PASSAGE
President Barack Obama speaks in the White House Briefing Room in Washington, Monday, Oct. 29, 2012, after returning to the White House from a campaign
President Barack Obama speaks in the White House Briefing Room in Washington, Monday, Oct. 29, 2012, after returning to the White House from a campaign stop in Florida to monitor Hurricane Sandy. (Jacquelyn Martin)
Thursday November 1, 2012

When President Barack Obama took office four years ago, the United States was on the verge of economic disaster and burdened by two divisive and financially crippling foreign wars. Today, the economy is on the rebound, the war in Iraq is over and the war in Afghanistan is winding down. The nation has challenges but it is in a better place now than it was in January 2009 and we urge voters to continue on this path when they go to the polls to elect a president on Tuesday.

INSTRUCTIONS FOR THE TASK
Reproduce the portion of the editorial starting at "When President Barack" and ending at "president on Tuesday.", substituting "citizens" for every occurrence of "voters".

SUPPLIED INFORMATION
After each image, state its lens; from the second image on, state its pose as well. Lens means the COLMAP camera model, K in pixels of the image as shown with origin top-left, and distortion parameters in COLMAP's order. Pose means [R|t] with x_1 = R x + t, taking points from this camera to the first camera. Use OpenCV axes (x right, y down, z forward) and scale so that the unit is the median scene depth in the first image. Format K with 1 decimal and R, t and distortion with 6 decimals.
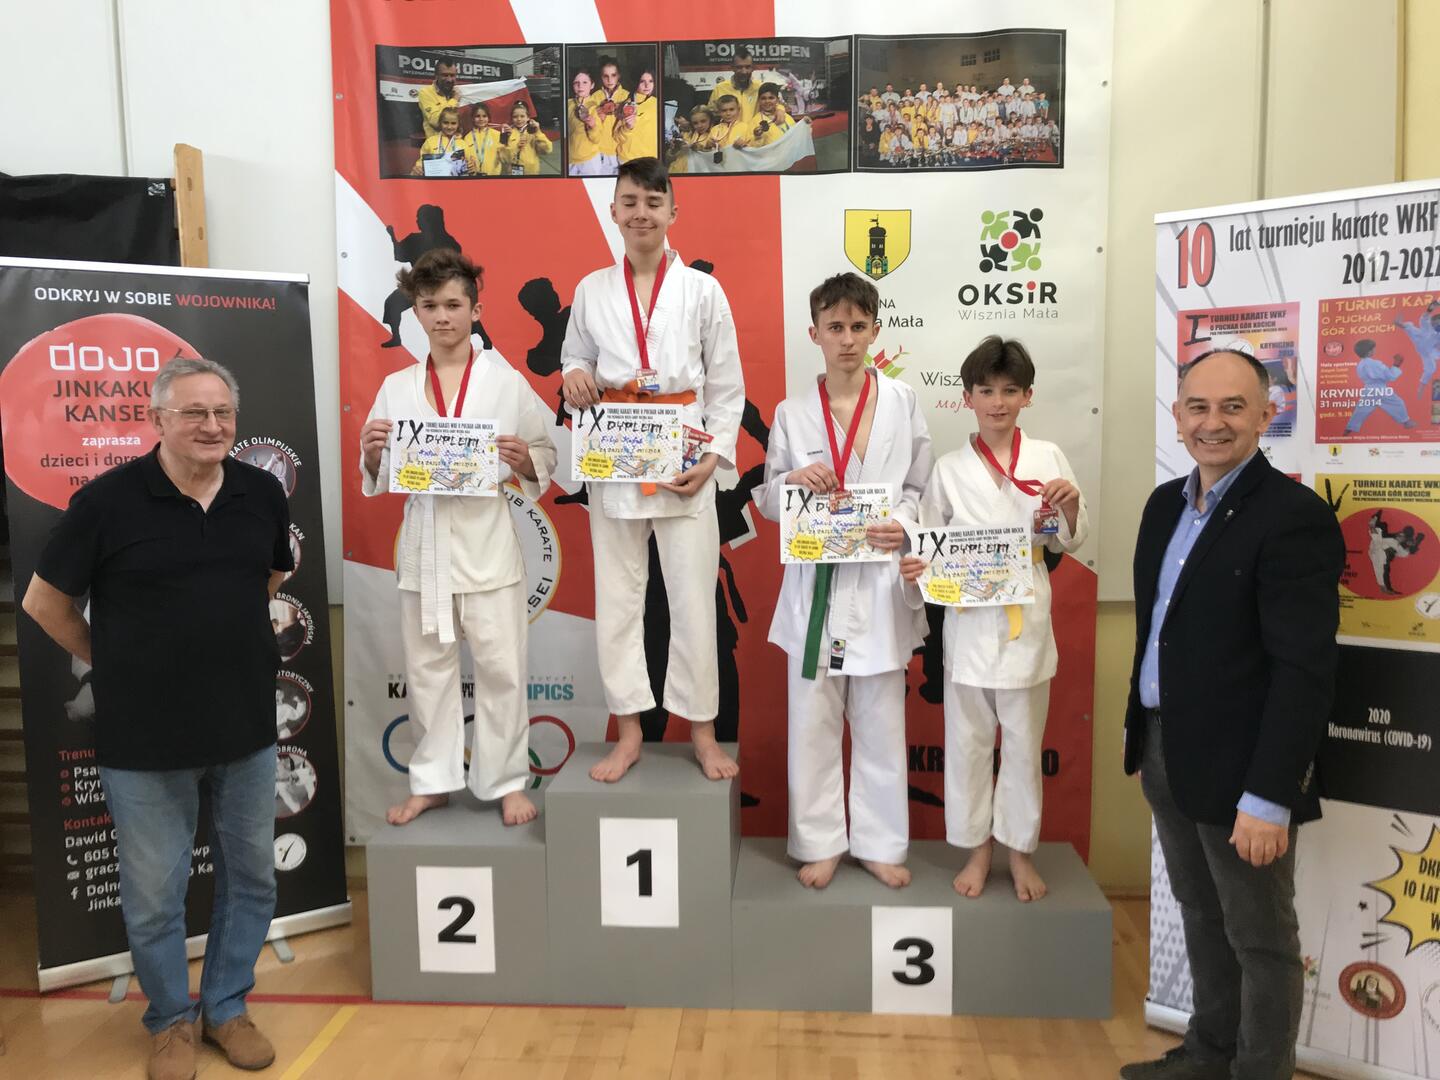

WRITTEN RESPONSE
When President Barack Obama took office four years ago, the United States was on the verge of economic disaster and burdened by two divisive and financially crippling foreign wars. Today, the economy is on the rebound, the war in Iraq is over and the war in Afghanistan is winding down. The nation has challenges but it is in a better place now than it was in January 2009 and we urge citizens to continue on this path when they go to the polls to elect a president on Tuesday.